Safety incidents plague the lithium-ion battery industry, with widely publicized recalls and hazardous events regularly appearing in the news. Lithium-ion batteries are used as power sources for many types of systems; however, despite technological improvements in battery chemistry and design, safety is still a concern. When improperly fabricated or used, lithium-ion batteries are prone to escalating chemical reactions known as thermal runaway. CALCE is analyzing the root causes of battery thermal runaway. Based on the root cause analysis, strategies to improve battery safety and prevent thermal runaway failures are being recommended.

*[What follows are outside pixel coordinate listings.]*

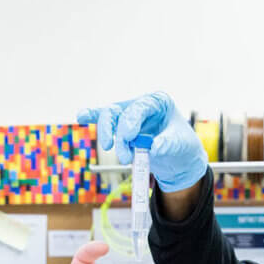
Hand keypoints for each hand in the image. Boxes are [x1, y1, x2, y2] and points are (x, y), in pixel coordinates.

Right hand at [77, 91, 207, 191]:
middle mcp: (141, 105)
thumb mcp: (181, 145)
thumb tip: (155, 147)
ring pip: (109, 118)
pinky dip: (92, 117)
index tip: (129, 137)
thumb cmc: (182, 147)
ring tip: (123, 157)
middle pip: (119, 111)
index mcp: (158, 102)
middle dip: (117, 133)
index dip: (132, 120)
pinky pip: (103, 120)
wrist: (179, 161)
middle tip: (124, 155)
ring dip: (109, 137)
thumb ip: (168, 144)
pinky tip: (81, 116)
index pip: (141, 106)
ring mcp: (128, 116)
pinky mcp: (120, 128)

Although lithium-ion batteries are reliable and popular as energy storage devices, the thermal and electrochemical instability of the electrodes and the flammability of the electrolyte make lithium-ion batteries prone to catastrophic failures. Failures involving fires and explosions have resulted in numerous recalls in the consumer electronics industry involving millions of batteries. Lithium-ion batteries used in electric vehicles (EVs) are susceptible to the same types of failure. However, due to different life cycle load, the batteries used in EVs may experience additional failure modes and mechanisms. Additionally, EVs often use hundreds or thousands of high-energy batteries, and battery safety remains a major concern. Figure 1 shows the latest accident that electric vehicle battery caught fire in the charging station on April 26th, 2015 in Shenzhen, China. Figure 2 shows a Chevy Volt that was destroyed by a battery three weeks after a side-impact collision test that was conducted by the U.S. National Highway Traffic Safety Administration (NHTSA).

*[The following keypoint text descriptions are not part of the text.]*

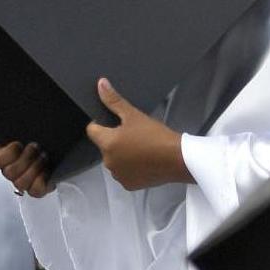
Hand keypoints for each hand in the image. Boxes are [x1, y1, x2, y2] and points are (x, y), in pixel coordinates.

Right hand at [0, 136, 54, 198]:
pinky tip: (47, 170)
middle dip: (25, 158)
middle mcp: (12, 169)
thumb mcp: (13, 126)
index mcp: (4, 156)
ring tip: (44, 157)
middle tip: (35, 147)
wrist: (56, 138)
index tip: (19, 143)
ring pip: (20, 184)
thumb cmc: (33, 133)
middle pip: (9, 173)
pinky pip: (35, 191)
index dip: (8, 153)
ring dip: (34, 168)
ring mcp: (24, 180)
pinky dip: (41, 181)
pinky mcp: (38, 187)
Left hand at [87, 77, 190, 191]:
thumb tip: (101, 84)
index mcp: (107, 143)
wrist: (178, 159)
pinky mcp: (128, 185)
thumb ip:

Figure 1. Wuzhoulong EV bus with LiFePO4 power batteries caught fire in the charging station on Apr. 26th, 2015 in Shenzhen, China
Figure 2. Chevy Volt battery fire three weeks after side-impact test by the U.S. NHTSA
Figure 3. (a) UPS cargo plane fire (b) lithium-ion battery pack in Boeing 787

The transportation or use of lithium-ion batteries in aerospace applications have also resulted in catastrophic failure. Figure 3 (a) below shows a damaged United Parcel Service (UPS) cargo plane that was carrying a large number of lithium-ion batteries as cargo when a fire broke out. Figure 3 (b) below shows the failed battery pack in a Boeing 787. It was suspected that the problems originated from malfunctioning lithium-ion batteries: the batteries showed signs of short circuit and thermal runaway, which led to overheating and fire. Figure 4 shows major EV battery incidents since 2008.

Figure 4. Major EV battery fire accidents since 2008

One of the most significant cell components to ensure cell safety is the separator. Its main function is to prevent physical contact between the anode and cathode and at the same time facilitate ion transport in the cell. The challenging issue on designing a battery separator is how to balance between mechanical robustness and transport properties. Now, the separator has been designed with multi-layers and a shutdown feature. The idea behind it is that different multi-layers have different phase transition temperatures. The shutdown feature is expected to work when there is an increase in cell temperature. The lower melting component melts and fills the pores of one of the solid layers. Hence, the ion transport will stop and the current drain of the cell will become zero. Figure 5 shows how the shutdown separator functions. The related work can be found in [1]. Through root cause analysis for design becoming an effective way to improve battery safety.

Figure 5. How separator shutdown functions [1]

[1] C. J. Orendorff, "The role of separators in lithium-ion cell safety," Electrochemical Society Interface, vol. 21, pp. 61-65, 2012.